Chilcote received his PhD from UCLA in 2014. He worked in the UCLA Infrared Lab, which has built some of the premier infrared imagers and spectrographs for ground-based observatories. He became a Dunlap Fellow September 2014.

In September 2017, he left the Dunlap to become a postdoctoral fellow at the Kavli Institute for Particle Astrophysics and Cosmology. In 2018, he joined the University of Notre Dame as an Assistant Professor of Physics.

In January 2018, Chilcote was interviewed about the role the Dunlap and U of T played in advancing his career:

What were the highlights of your stay at the Dunlap Institute?

During my time at the Dunlap, I was able to interact with a different and unique group of individual scientists. This allowed me to expand upon my current research and to branch out into other areas by learning and interacting with groups very different from my own previous research.

The Dunlap’s Astronomical Instrumentation Summer School is a major strength of the institute. Not only because it brings in students from around the world, but because it provides Dunlap Fellows with the opportunity to design labs and teach students. This allows postdocs to hone their critical teaching and mentoring skills. The demonstration of these skills is critical for any faculty position. This combination of unique research opportunities and professional growth opportunities gives Dunlap postdocs an edge in apply for faculty positions.

What drew you to UofT and the Dunlap?

The freedom, depth of research, and opportunities offered. Very few places have the ability to provide the backing to allow one to pursue the most interesting and cutting-edge research. Plus, the Dunlap has access to the resources to turn these freedoms into realities.

How was your stay at the Dunlap helpful in your advancement into your current position?

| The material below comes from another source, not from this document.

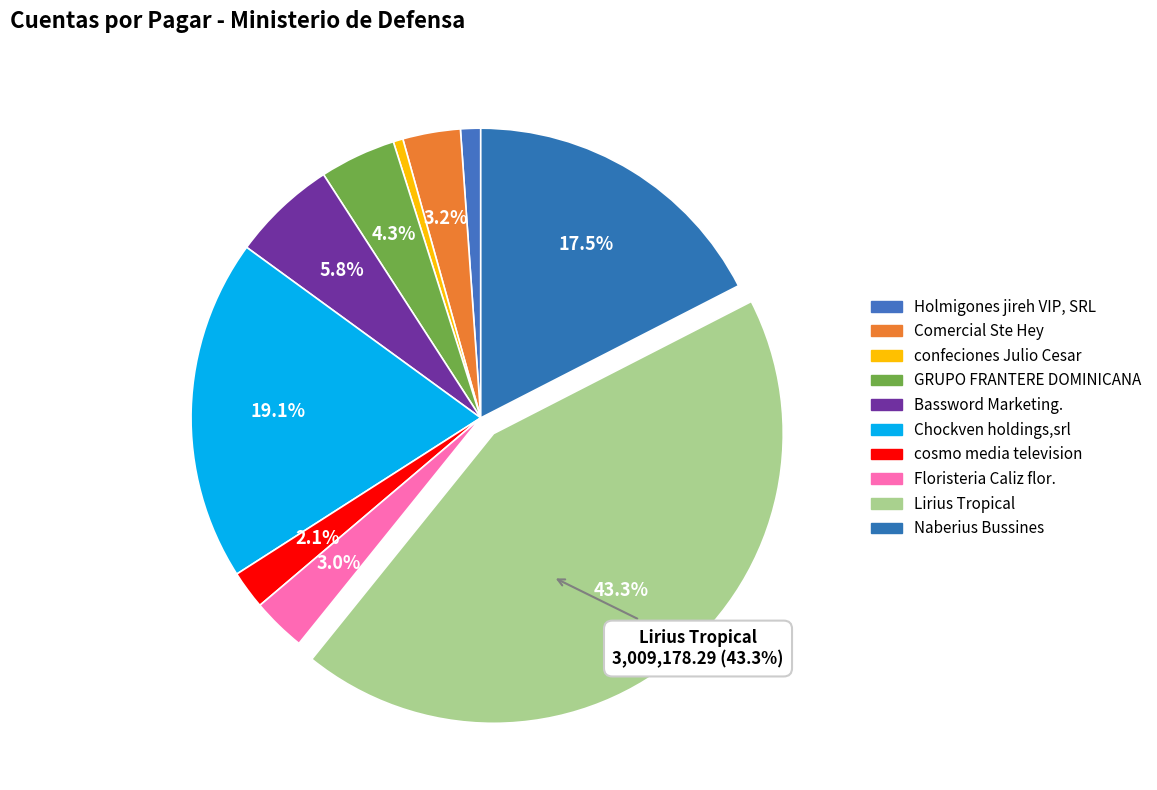

Is there a majority slice in this chart?

No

The Dunlap provided the resources to pursue projects which I would not have been able to pursue at other institutions. This has allowed me to expand my collaboration and work with mentors and other research groups which I would not have been able to otherwise. These collaborations have allowed me to participate in projects which will be a part of my career for many years to come.

As an organization, what would you say are the Dunlap’s strengths?

The Dunlap’s funding allows it to provide freedom to fellows to pursue their own interests. Its unique position allows it to expand into new areas and explore new ideas  about teaching and research. These advances do not always succeed, but they sometimes are highly successful. A department without this freedom has less of a chance to take risks, with means less reward potential. Dunlap has the unique ability to take risks, which others can not.